What are the recommended guidelines for exercise?
There are standard health guidelines on how often you should exercise. According to the Australian Department of Health, doing any physical activity is better than doing none! Ideally adults between 18-65 should be doing 2½ – 5 hours of moderate intensity physical activity or 1¼ – 2½ hours of vigorous intensity exercise (or the equivalent combination of each) per week. The department also recommends doing muscle strengthening exercise at least two days per week.

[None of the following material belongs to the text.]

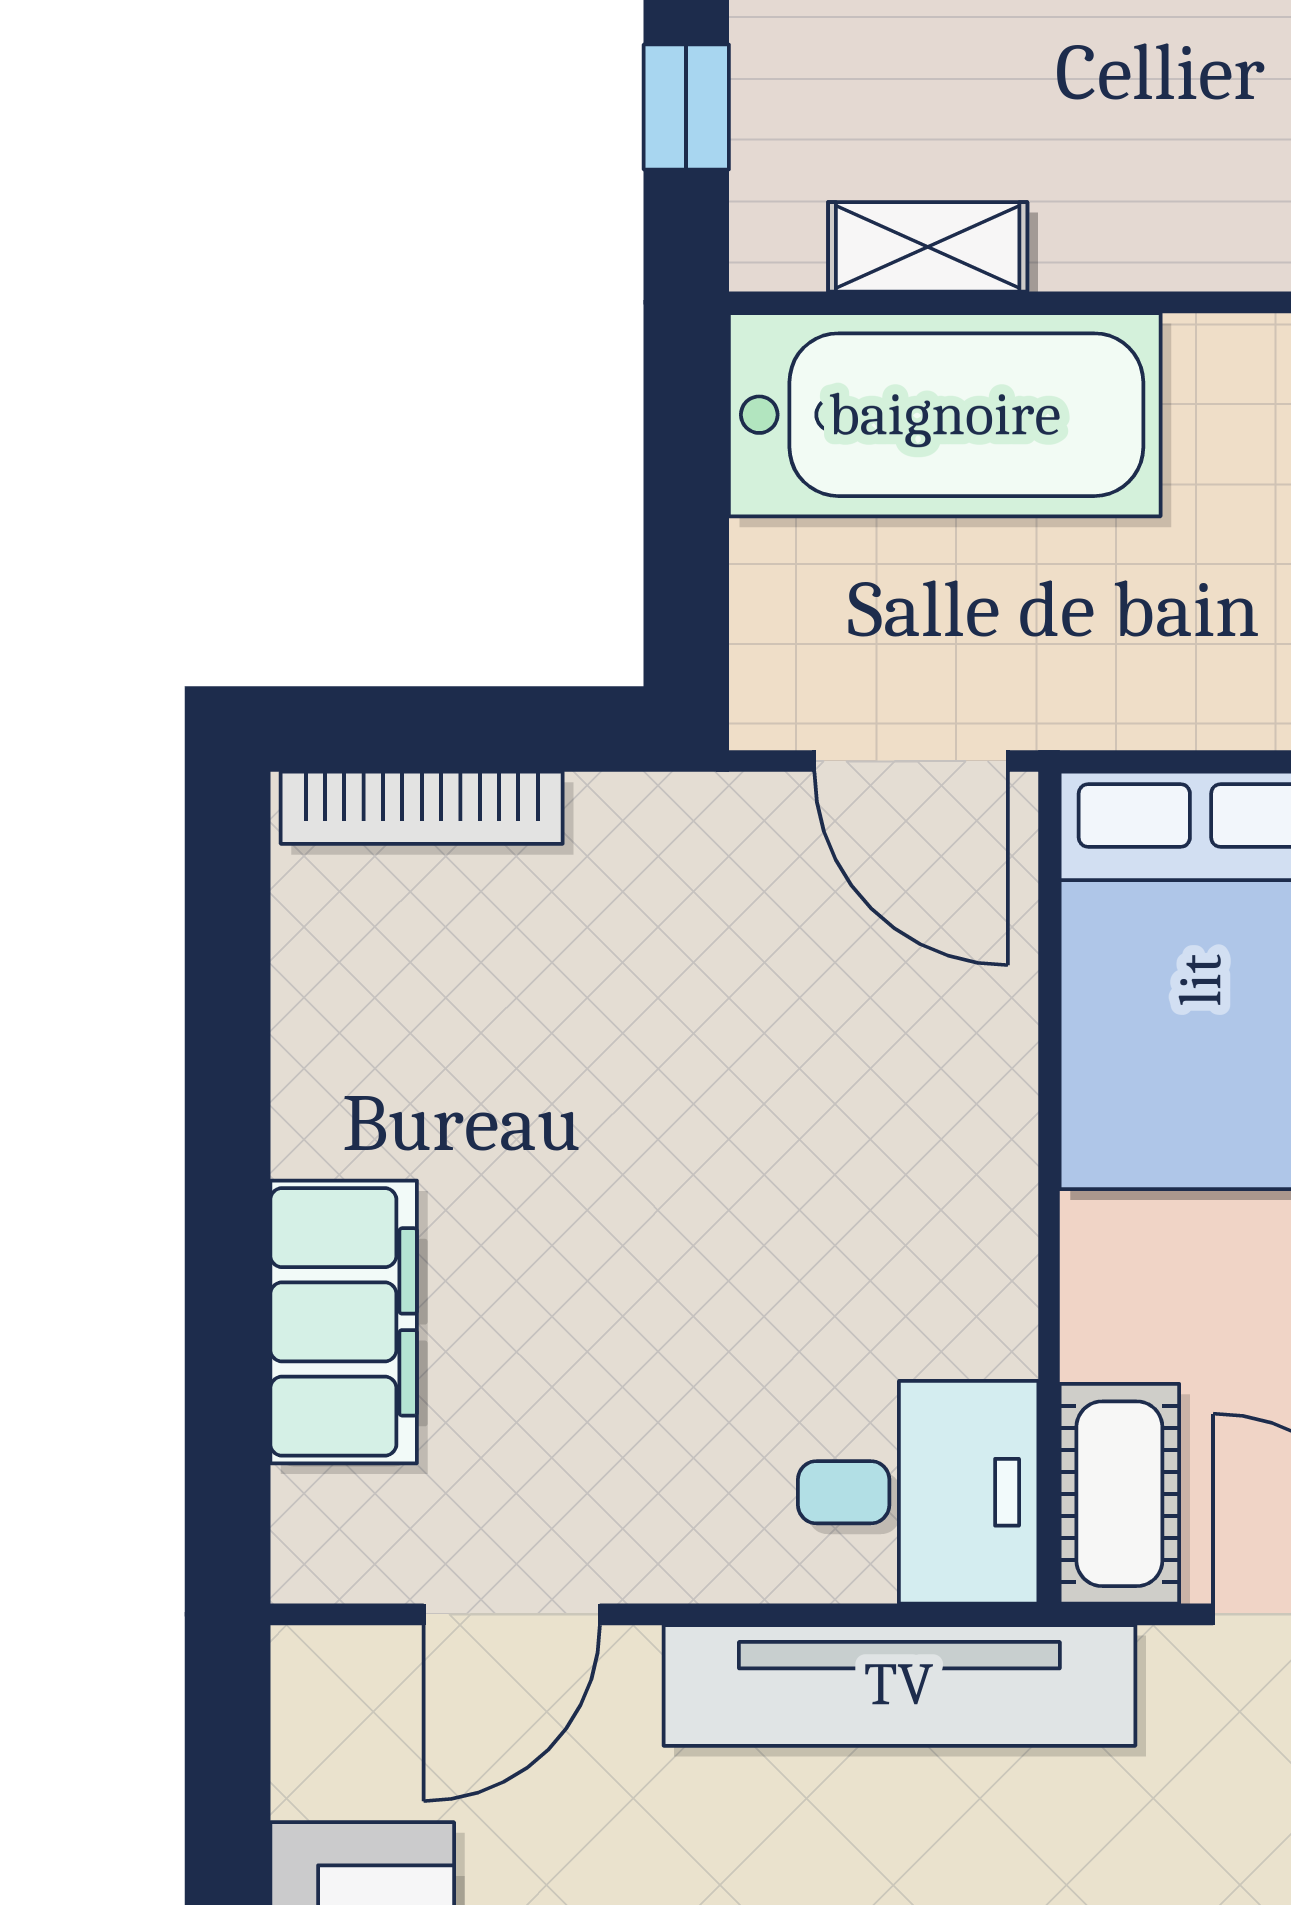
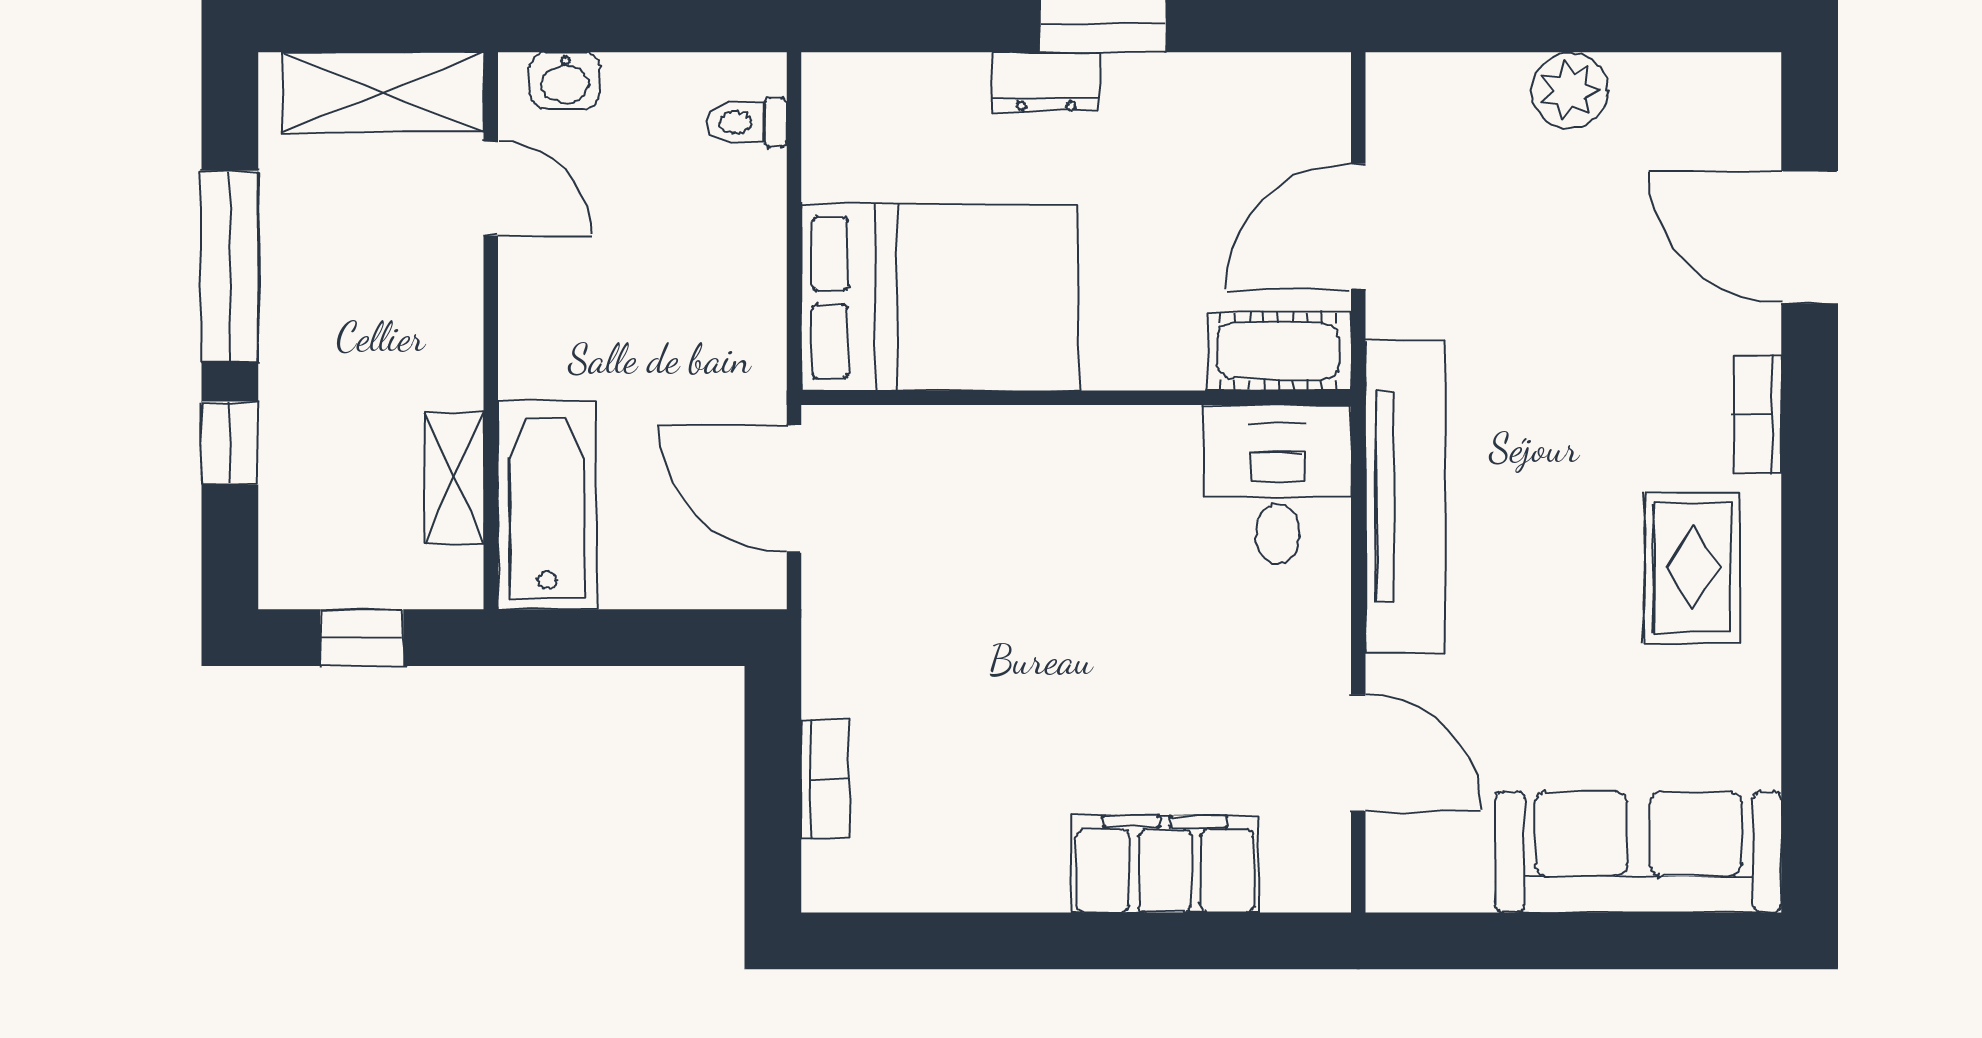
bathtub: (945, 415) -> (547, 505), width x0.73, depth x0.73
door: (911, 761) -> (794, 489), swing flipped
bookcase: (422, 808) -> (825, 779), width x0.64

Minimising the amount of time spent sitting and trying to break up longer periods of sitting as often as possible is another recommendation set out by the department. This is because there is research to suggest that if you spend more time on your bottom each day than you do standing or moving around, it increases your chance of some types of cancer and is linked to heart disease and diabetes. This is even if you do 30 – 60 minutes of exercise a day! So, make sure you keep yourself moving as much as possible even outside those blocks of exercise.
How often should you exercise for weight loss?
If your goal is to lose weight, the type of exercise you do is just as important as how often you exercise. Contrary to popular belief, you don’t need to push yourself to breaking point. The old adage of “no pain no gain” is just not true! Any kind of incidental exercise adds up to your overall daily movement so just try to stay as active as possible.
Ideally, meet the minimum guidelines set out by the Australian Department of Health and try to avoid sitting for long periods of time. Beyond this, you may like to work out a schedule that includes a few different types of exercise. Interval training has been proven to be the most effective fat burning exercise. Interval training is a combination of strength and cardio where you do short, sharp bursts of activity followed by periods of brief rest so that your heart rate goes up and comes down. The Grounded Strength and Functional Fit classes are good examples of this.
Remember, weight loss is just as much—if not more—about how you’re nourishing yourself. Any exercise measures will be much more effective when combined with a healthy way of eating.
How often should you exercise for fitness?
If your main aim is fitness, you’ll probably find that your exercise requirements change as your fitness does. If you’ve been inactive for a while, you’ll need to start slow. Recovery is an important part of exercise so don’t push yourself too hard in those early weeks when you’re getting your fitness back. We’d recommend keeping the intensity low and having at least a day or two rest in between each exercise day to begin with and work your way up to more.
If you’re still confused about how often you should exercise, an ideal schedule would look like this:
1-2 days of strength training
1-2 days of cardio (or combine these into an interval style class outlined above)
1-2 days of something like Pilates or yoga
Ideally give yourself two days of active recovery within a 7 day week.